Chilling children’s stories
The Chicago Sun-Times talked to grade-schoolers and interviewed Michael Woolley, Assistant Professor in Social Services, about the effects of gun violence in city neighborhoods. The firsthand accounts illustrated the fear many students face daily, following a year in which 36 Chicago Public Schools students were killed. The interviewers found that students rarely left their homes to play with family members or friends, for fear of gangs or guns. Woolley said that, in turn, affects children in school. “Kids who are exposed to violence in neighborhoods perform worse in school, they get worse grades, they have worse behaviors,” Woolley said. The University recently announced it would team with the City of Chicago to help reduce youth crime through an initiative called the University of Chicago Crime Lab.
Medical Center makes another first
University Medical Center doctors became the first to perform a heart procedure using a device never before used on a human, according to the Sunday, Aug. 3 Daily Herald. On Monday, June 16, an 80-year-old suburban woman suffering from atrial fibrillation underwent surgery in which surgeons used the NRG Transseptal Needle, burning a small hole into the wall of her heart. The procedure could become the new standard of care. “In a few years, hopefully we’ll look back and think how silly it was the way we were poking needles through like that,” said Bradley Knight, Director and Professor of Electrophysiology and Cardiology. The estimated cost to a patient with private insurance is $40,000, but the cost could be even higher initially.
Emilio Kouri, Associate Professor in History, has started writing a bi-weekly column about Latinos and their history in the City of Chicago and the United States for the Chicago Tribune’s Spanish-language newspaper HOY. Kouri’s debut column on Friday, July 25, spoke to the importance of the rights afforded Latinos by their long presence in Chicago. His latest column, published Friday, Aug. 8, focused on earlier waves of repatriation and deportation of Mexicans, particularly during the Depression. Kouri also is the Director of the Katz Center for Mexican Studies at the University.

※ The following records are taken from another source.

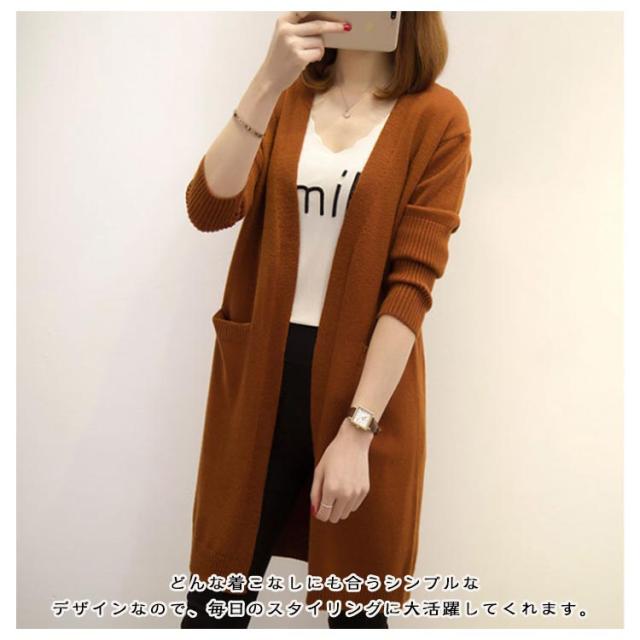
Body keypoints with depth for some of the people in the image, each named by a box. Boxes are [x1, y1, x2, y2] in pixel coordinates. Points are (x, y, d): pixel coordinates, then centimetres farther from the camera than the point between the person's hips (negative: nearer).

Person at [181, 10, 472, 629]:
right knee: (216, 595, 12)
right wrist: (268, 82, -18)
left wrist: (357, 431, -17)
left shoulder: (437, 117, -3)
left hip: (365, 376, -2)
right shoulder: (287, 99, 9)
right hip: (260, 371, 3)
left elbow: (413, 281, -11)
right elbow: (209, 209, -7)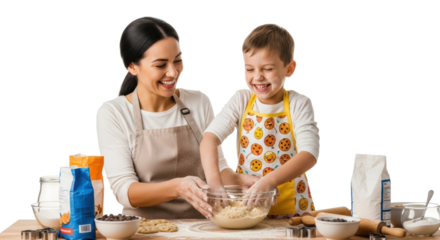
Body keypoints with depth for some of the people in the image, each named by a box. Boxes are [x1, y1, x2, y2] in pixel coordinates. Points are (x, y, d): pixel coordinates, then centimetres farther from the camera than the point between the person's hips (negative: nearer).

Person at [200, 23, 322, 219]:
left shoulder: (299, 104, -5)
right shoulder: (240, 100, 2)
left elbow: (310, 154, -17)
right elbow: (210, 137, -9)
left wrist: (269, 181, -32)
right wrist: (213, 179, -27)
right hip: (245, 202, 2)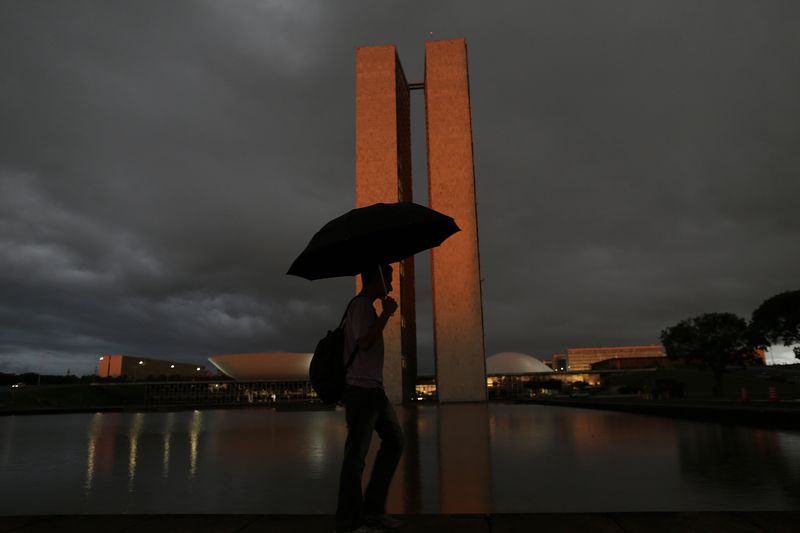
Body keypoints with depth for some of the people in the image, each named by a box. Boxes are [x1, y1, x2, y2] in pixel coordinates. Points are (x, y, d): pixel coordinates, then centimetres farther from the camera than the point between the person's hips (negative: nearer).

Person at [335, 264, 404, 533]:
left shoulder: (362, 305, 19)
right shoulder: (362, 305, -11)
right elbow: (364, 343, -24)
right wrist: (387, 313, -19)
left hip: (373, 389, 11)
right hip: (361, 389, -11)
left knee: (394, 440, 14)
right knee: (356, 454, -4)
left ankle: (373, 509, 22)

Putting a cork in counterfeiting
Researchers at Argonne National Laboratory have created a device to prevent the counterfeiting of premium wines, according to an article online at physorg.com. Members of Argonne’s Vulnerability Assessment Team created a cap wired with a small circuit to indicate bottle tampering. “One of the biggest problems for buyers of very expensive wines at auctions is that they have no way of being absolutely sure if the bottle contains the wine it purports to without actually opening the bottle and taking a swig,” said researcher Steve Johnston. By connecting the cap to a USB cable, the consumer or auctioneer can check whether the bottle has been opened or “reconditioned,” a process in which a newer vintage is blended in to create longer shelf life.